* TO DO *
Produce an exact transcription of the listing below, omitting the pictures.

* EXCERPTED RECORDS *
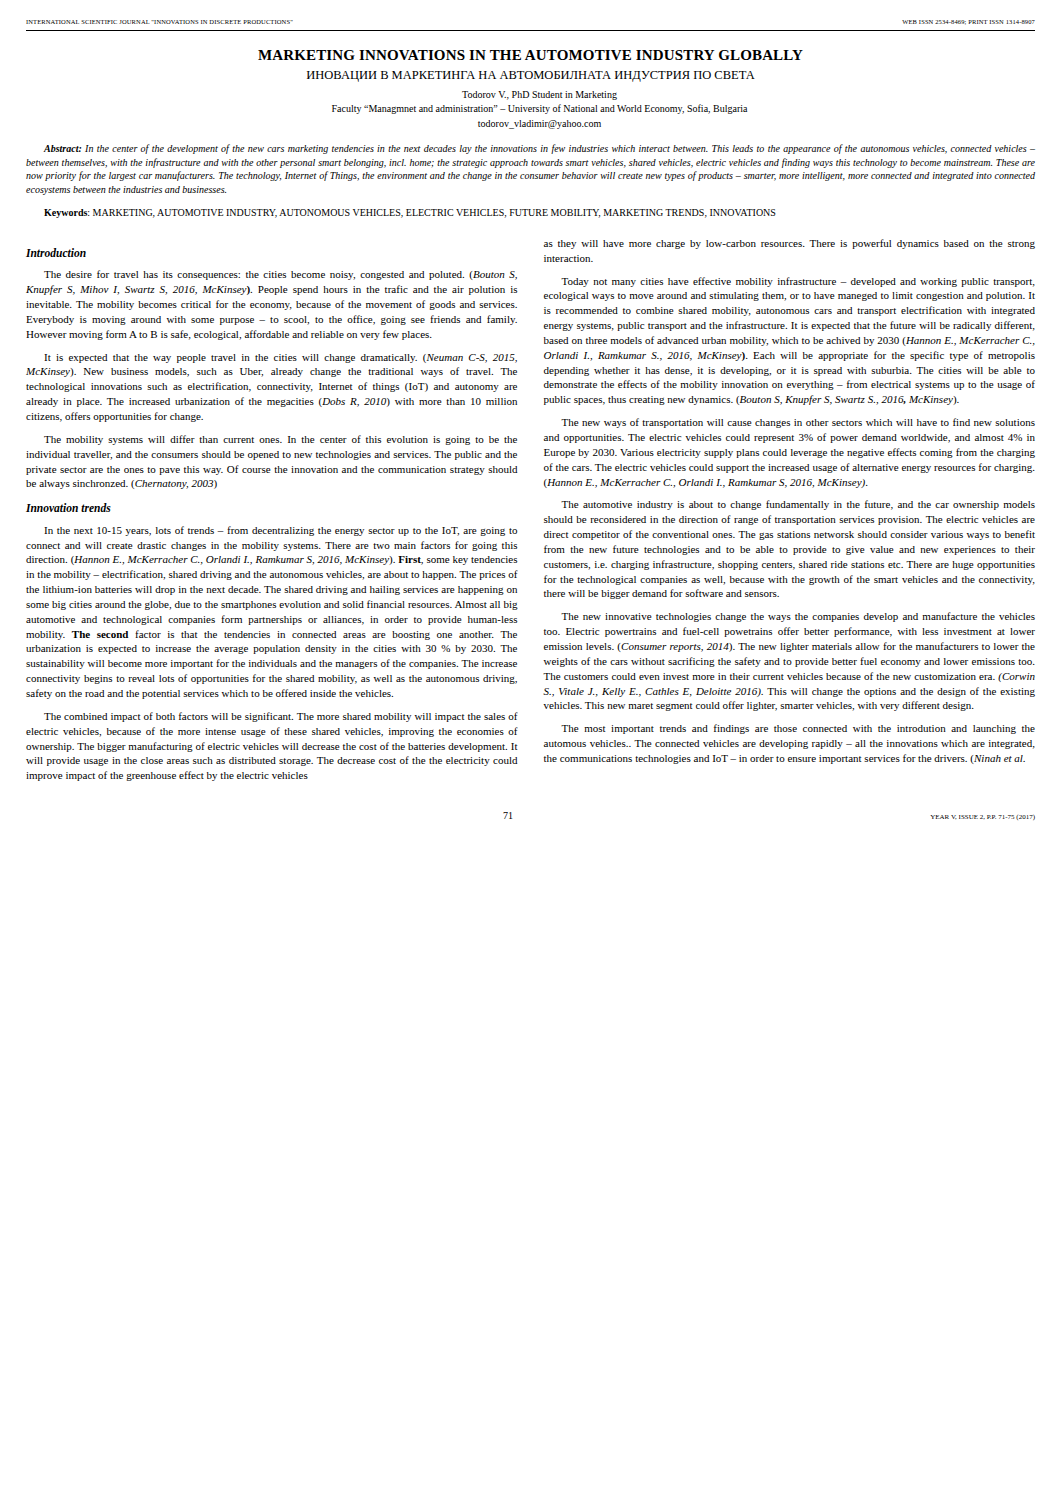International Scientific Journal "Innovations in Discrete Productions"
Web ISSN 2534-8469; Print ISSN 1314-8907
MARKETING INNOVATIONS IN THE AUTOMOTIVE INDUSTRY GLOBALLY
ИНОВАЦИИ В МАРКЕТИНГА НА АВТОМОБИЛНАТА ИНДУСТРИЯ ПО СВЕТА
Todorov V., PhD Student in Marketing
Faculty “Managmnet and administration” – University of National and World Economy, Sofia, Bulgaria
todorov_vladimir@yahoo.com
Abstract: In the center of the development of the new cars marketing tendencies in the next decades lay the innovations in few industries which interact between. This leads to the appearance of the autonomous vehicles, connected vehicles – between themselves, with the infrastructure and with the other personal smart belonging, incl. home; the strategic approach towards smart vehicles, shared vehicles, electric vehicles and finding ways this technology to become mainstream. These are now priority for the largest car manufacturers. The technology, Internet of Things, the environment and the change in the consumer behavior will create new types of products – smarter, more intelligent, more connected and integrated into connected ecosystems between the industries and businesses.
Keywords: MARKETING, AUTOMOTIVE INDUSTRY, AUTONOMOUS VEHICLES, ELECTRIC VEHICLES, FUTURE MOBILITY, MARKETING TRENDS, INNOVATIONS
Introduction
The desire for travel has its consequences: the cities become noisy, congested and poluted. (Bouton S, Knupfer S, Mihov I, Swartz S, 2016, McKinsey). People spend hours in the trafic and the air polution is inevitable. The mobility becomes critical for the economy, because of the movement of goods and services. Everybody is moving around with some purpose – to scool, to the office, going see friends and family. However moving form A to B is safe, ecological, affordable and reliable on very few places.
It is expected that the way people travel in the cities will change dramatically. (Neuman C-S, 2015, McKinsey). New business models, such as Uber, already change the traditional ways of travel. The technological innovations such as electrification, connectivity, Internet of things (IoT) and autonomy are already in place. The increased urbanization of the megacities (Dobs R, 2010) with more than 10 million citizens, offers opportunities for change.
The mobility systems will differ than current ones. In the center of this evolution is going to be the individual traveller, and the consumers should be opened to new technologies and services. The public and the private sector are the ones to pave this way. Of course the innovation and the communication strategy should be always sinchronzed. (Chernatony, 2003)
Innovation trends
In the next 10-15 years, lots of trends – from decentralizing the energy sector up to the IoT, are going to connect and will create drastic changes in the mobility systems. There are two main factors for going this direction. (Hannon E., McKerracher C., Orlandi I., Ramkumar S, 2016, McKinsey). First, some key tendencies in the mobility – electrification, shared driving and the autonomous vehicles, are about to happen. The prices of the lithium-ion batteries will drop in the next decade. The shared driving and hailing services are happening on some big cities around the globe, due to the smartphones evolution and solid financial resources. Almost all big automotive and technological companies form partnerships or alliances, in order to provide human-less mobility. The second factor is that the tendencies in connected areas are boosting one another. The urbanization is expected to increase the average population density in the cities with 30 % by 2030. The sustainability will become more important for the individuals and the managers of the companies. The increase connectivity begins to reveal lots of opportunities for the shared mobility, as well as the autonomous driving, safety on the road and the potential services which to be offered inside the vehicles.
The combined impact of both factors will be significant. The more shared mobility will impact the sales of electric vehicles, because of the more intense usage of these shared vehicles, improving the economies of ownership. The bigger manufacturing of electric vehicles will decrease the cost of the batteries development. It will provide usage in the close areas such as distributed storage. The decrease cost of the the electricity could improve impact of the greenhouse effect by the electric vehicles
as they will have more charge by low-carbon resources. There is powerful dynamics based on the strong interaction.
Today not many cities have effective mobility infrastructure – developed and working public transport, ecological ways to move around and stimulating them, or to have maneged to limit congestion and polution. It is recommended to combine shared mobility, autonomous cars and transport electrification with integrated energy systems, public transport and the infrastructure. It is expected that the future will be radically different, based on three models of advanced urban mobility, which to be achived by 2030 (Hannon E., McKerracher C., Orlandi I., Ramkumar S., 2016, McKinsey). Each will be appropriate for the specific type of metropolis depending whether it has dense, it is developing, or it is spread with suburbia. The cities will be able to demonstrate the effects of the mobility innovation on everything – from electrical systems up to the usage of public spaces, thus creating new dynamics. (Bouton S, Knupfer S, Swartz S., 2016, McKinsey).
The new ways of transportation will cause changes in other sectors which will have to find new solutions and opportunities. The electric vehicles could represent 3% of power demand worldwide, and almost 4% in Europe by 2030. Various electricity supply plans could leverage the negative effects coming from the charging of the cars. The electric vehicles could support the increased usage of alternative energy resources for charging. (Hannon E., McKerracher C., Orlandi I., Ramkumar S, 2016, McKinsey).
The automotive industry is about to change fundamentally in the future, and the car ownership models should be reconsidered in the direction of range of transportation services provision. The electric vehicles are direct competitor of the conventional ones. The gas stations networsk should consider various ways to benefit from the new future technologies and to be able to provide to give value and new experiences to their customers, i.e. charging infrastructure, shopping centers, shared ride stations etc. There are huge opportunities for the technological companies as well, because with the growth of the smart vehicles and the connectivity, there will be bigger demand for software and sensors.
The new innovative technologies change the ways the companies develop and manufacture the vehicles too. Electric powertrains and fuel-cell powetrains offer better performance, with less investment at lower emission levels. (Consumer reports, 2014). The new lighter materials allow for the manufacturers to lower the weights of the cars without sacrificing the safety and to provide better fuel economy and lower emissions too. The customers could even invest more in their current vehicles because of the new customization era. (Corwin S., Vitale J., Kelly E., Cathles E, Deloitte 2016). This will change the options and the design of the existing vehicles. This new maret segment could offer lighter, smarter vehicles, with very different design.
The most important trends and findings are those connected with the introdution and launching the automous vehicles.. The connected vehicles are developing rapidly – all the innovations which are integrated, the communications technologies and IoT – in order to ensure important services for the drivers. (Ninah et al.
71
Year V, Issue 2, P.P. 71-75 (2017)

* RESULT BELOW *
International Scientific Journal "Innovations in Discrete Productions"
Web ISSN 2534-8469; Print ISSN 1314-8907
MARKETING INNOVATIONS IN THE AUTOMOTIVE INDUSTRY GLOBALLY
ИНОВАЦИИ В МАРКЕТИНГА НА АВТОМОБИЛНАТА ИНДУСТРИЯ ПО СВЕТА
Todorov V., PhD Student in Marketing
Faculty “Managmnet and administration” – University of National and World Economy, Sofia, Bulgaria
todorov_vladimir@yahoo.com
Abstract: In the center of the development of the new cars marketing tendencies in the next decades lay the innovations in few industries which interact between. This leads to the appearance of the autonomous vehicles, connected vehicles – between themselves, with the infrastructure and with the other personal smart belonging, incl. home; the strategic approach towards smart vehicles, shared vehicles, electric vehicles and finding ways this technology to become mainstream. These are now priority for the largest car manufacturers. The technology, Internet of Things, the environment and the change in the consumer behavior will create new types of products – smarter, more intelligent, more connected and integrated into connected ecosystems between the industries and businesses.
Keywords: MARKETING, AUTOMOTIVE INDUSTRY, AUTONOMOUS VEHICLES, ELECTRIC VEHICLES, FUTURE MOBILITY, MARKETING TRENDS, INNOVATIONS
Introduction
The desire for travel has its consequences: the cities become noisy, congested and poluted. (Bouton S, Knupfer S, Mihov I, Swartz S, 2016, McKinsey). People spend hours in the trafic and the air polution is inevitable. The mobility becomes critical for the economy, because of the movement of goods and services. Everybody is moving around with some purpose – to scool, to the office, going see friends and family. However moving form A to B is safe, ecological, affordable and reliable on very few places.
It is expected that the way people travel in the cities will change dramatically. (Neuman C-S, 2015, McKinsey). New business models, such as Uber, already change the traditional ways of travel. The technological innovations such as electrification, connectivity, Internet of things (IoT) and autonomy are already in place. The increased urbanization of the megacities (Dobs R, 2010) with more than 10 million citizens, offers opportunities for change.
The mobility systems will differ than current ones. In the center of this evolution is going to be the individual traveller, and the consumers should be opened to new technologies and services. The public and the private sector are the ones to pave this way. Of course the innovation and the communication strategy should be always sinchronzed. (Chernatony, 2003)
Innovation trends
In the next 10-15 years, lots of trends – from decentralizing the energy sector up to the IoT, are going to connect and will create drastic changes in the mobility systems. There are two main factors for going this direction. (Hannon E., McKerracher C., Orlandi I., Ramkumar S, 2016, McKinsey). First, some key tendencies in the mobility – electrification, shared driving and the autonomous vehicles, are about to happen. The prices of the lithium-ion batteries will drop in the next decade. The shared driving and hailing services are happening on some big cities around the globe, due to the smartphones evolution and solid financial resources. Almost all big automotive and technological companies form partnerships or alliances, in order to provide human-less mobility. The second factor is that the tendencies in connected areas are boosting one another. The urbanization is expected to increase the average population density in the cities with 30 % by 2030. The sustainability will become more important for the individuals and the managers of the companies. The increase connectivity begins to reveal lots of opportunities for the shared mobility, as well as the autonomous driving, safety on the road and the potential services which to be offered inside the vehicles.
The combined impact of both factors will be significant. The more shared mobility will impact the sales of electric vehicles, because of the more intense usage of these shared vehicles, improving the economies of ownership. The bigger manufacturing of electric vehicles will decrease the cost of the batteries development. It will provide usage in the close areas such as distributed storage. The decrease cost of the the electricity could improve impact of the greenhouse effect by the electric vehicles
as they will have more charge by low-carbon resources. There is powerful dynamics based on the strong interaction.
Today not many cities have effective mobility infrastructure – developed and working public transport, ecological ways to move around and stimulating them, or to have maneged to limit congestion and polution. It is recommended to combine shared mobility, autonomous cars and transport electrification with integrated energy systems, public transport and the infrastructure. It is expected that the future will be radically different, based on three models of advanced urban mobility, which to be achived by 2030 (Hannon E., McKerracher C., Orlandi I., Ramkumar S., 2016, McKinsey). Each will be appropriate for the specific type of metropolis depending whether it has dense, it is developing, or it is spread with suburbia. The cities will be able to demonstrate the effects of the mobility innovation on everything – from electrical systems up to the usage of public spaces, thus creating new dynamics. (Bouton S, Knupfer S, Swartz S., 2016, McKinsey).
The new ways of transportation will cause changes in other sectors which will have to find new solutions and opportunities. The electric vehicles could represent 3% of power demand worldwide, and almost 4% in Europe by 2030. Various electricity supply plans could leverage the negative effects coming from the charging of the cars. The electric vehicles could support the increased usage of alternative energy resources for charging. (Hannon E., McKerracher C., Orlandi I., Ramkumar S, 2016, McKinsey).
The automotive industry is about to change fundamentally in the future, and the car ownership models should be reconsidered in the direction of range of transportation services provision. The electric vehicles are direct competitor of the conventional ones. The gas stations networsk should consider various ways to benefit from the new future technologies and to be able to provide to give value and new experiences to their customers, i.e. charging infrastructure, shopping centers, shared ride stations etc. There are huge opportunities for the technological companies as well, because with the growth of the smart vehicles and the connectivity, there will be bigger demand for software and sensors.
The new innovative technologies change the ways the companies develop and manufacture the vehicles too. Electric powertrains and fuel-cell powetrains offer better performance, with less investment at lower emission levels. (Consumer reports, 2014). The new lighter materials allow for the manufacturers to lower the weights of the cars without sacrificing the safety and to provide better fuel economy and lower emissions too. The customers could even invest more in their current vehicles because of the new customization era. (Corwin S., Vitale J., Kelly E., Cathles E, Deloitte 2016). This will change the options and the design of the existing vehicles. This new maret segment could offer lighter, smarter vehicles, with very different design.
The most important trends and findings are those connected with the introdution and launching the automous vehicles.. The connected vehicles are developing rapidly – all the innovations which are integrated, the communications technologies and IoT – in order to ensure important services for the drivers. (Ninah et al.
71
Year V, Issue 2, P.P. 71-75 (2017)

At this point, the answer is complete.